Pero, ¡qué dices! ¿no serás tú uno de esos extremistas defensores de los árboles que tienen la culpa de que hayan ardido todos los árboles? ¿No te das cuenta de que hasta el Consejero de Agricultura defiende que todo esté más limpio que el césped que rodea las Cortes de Castilla y León, y ha prometido la contratación de miles de parados para esa labor, además de soltar millones de cabras por todos los rincones con el fin de que no pueda arder ni una hierba en la distopía de un mundo trashumante? ¿Qué tienes en contra de los ingenieros? ¡Naturajeta! Devuelve las subvenciones.

Nada, nada, tenéis razón, respondo, ante la amenaza de sufrir un auto de fe. Tenéis razón, pero permitidme una pregunta: ¿no creéis que son los bosques de verdad, los auténticos, los bosques de robles, encinas, alcornoques, fresnos, castaños, etcétera, esos maravillosos bosques de toda la vida los que realmente han parado los incendios? ¿Y cómo creéis que se forma un bosque? ¿De verdad pensáis que sin matorrales sería posible? ¿No será mejor dejar en paz a la naturaleza y...?

No me ha dado tiempo a terminar la frase y ya me están insultado. Me llaman de nuevo radical, extremista y naturajeta, además de tarado, y me gritan que gente como yo que defiende el monte es la culpable de la destrucción del monte. ¿Pero a qué llamáis monte?, les pregunto, confundido.

No hace falta que me respondan. Sé lo que significa para ellos el monte, lo sé porque se lo he escuchado a más de un ingeniero de los de toda la vida: el monte es un campo con vallas de espino donde pasta tranquilamente el ganado que más tarde va a un matadero, con naves industriales para dar trabajo a los habitantes de los pueblos, con alguna pradera con venados para que disfruten los cazadores que vienen de las ciudades y algún que otro pinar con setas rodeado de cortafuegos de un kilómetro de ancho al menos.

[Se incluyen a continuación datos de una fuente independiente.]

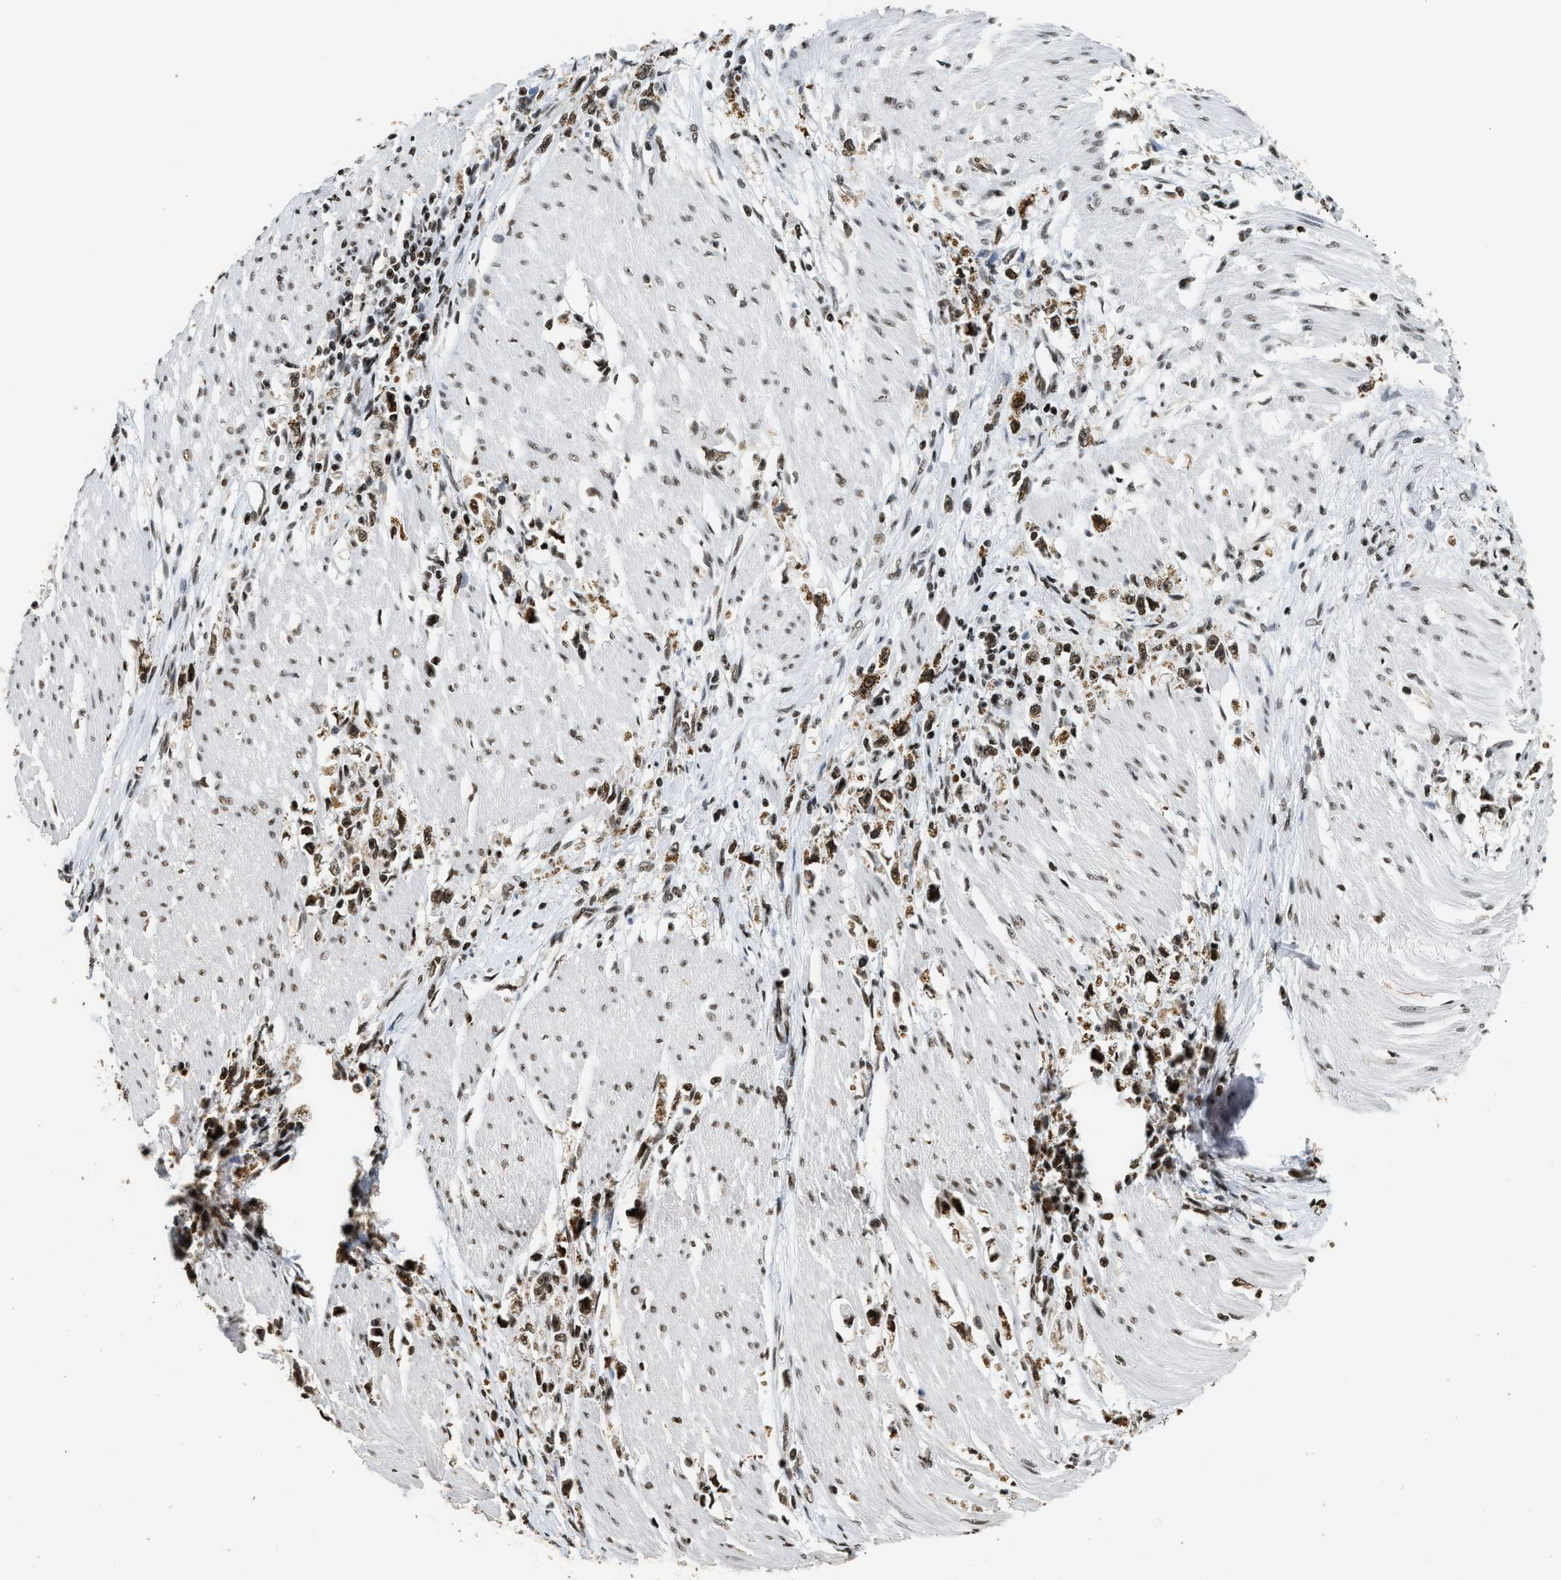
{"staining": {"intensity": "strong", "quantity": ">75%", "location": "nuclear"}, "tissue": "stomach cancer", "cell_type": "Tumor cells", "image_type": "cancer", "snomed": [{"axis": "morphology", "description": "Adenocarcinoma, NOS"}, {"axis": "topography", "description": "Stomach"}], "caption": "Approximately >75% of tumor cells in human adenocarcinoma (stomach) reveal strong nuclear protein staining as visualized by brown immunohistochemical staining.", "gene": "RAD21", "patient": {"sex": "female", "age": 59}}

¡Lo ves! ¡Estás en contra de los cortafuegos!, me dicen llenos de odio. Un odio que descargan sin piedad y que difunden a continuación por las redes para tratar de intimidar a todos los que son como yo. No, qué va, respondo, lo que pasa es que científicamente está demostrado que los mejores cortafuegos son...

Me callo. Ellos aprietan los dientes y me miran enfurecidos, como si yo estuviera a punto de saltar la valla de Melilla para invadir con mi subversiva ideología la patria de sus sueños, esa patria en la que ICONA aterrazaba montañas peladas, los valles se mantenían a raya con pantanos y la gente era feliz ordeñando el vacuno. Una patria en la que quienes mandan saben lo que tienen que hacer para que la realidad de lo rural vuelva a brillar como en los tiempos de maricastaña, una patria gobernada por auténticos e incansables ingenieros forestales, con o sin licenciatura, para los que cualquier matorral con bichos es un peligro a exterminar, una patria en la que los culpables del cambio climático son los naturalistas extremistas, los naturajetas, los ecolojetas, esa gentuza impresentable que con sus pociones mágicas han conseguido subyugar las mentes inocentes de los gobernantes y poder parar así autopistas, líneas de alta velocidad, urbanizaciones en la playa y en general todas esas obras públicas tan necesarias que por desgracia no se han podido llevar a cabo, y todo para que pueda reinar su animal favorito: el lobo. ¡El lobo!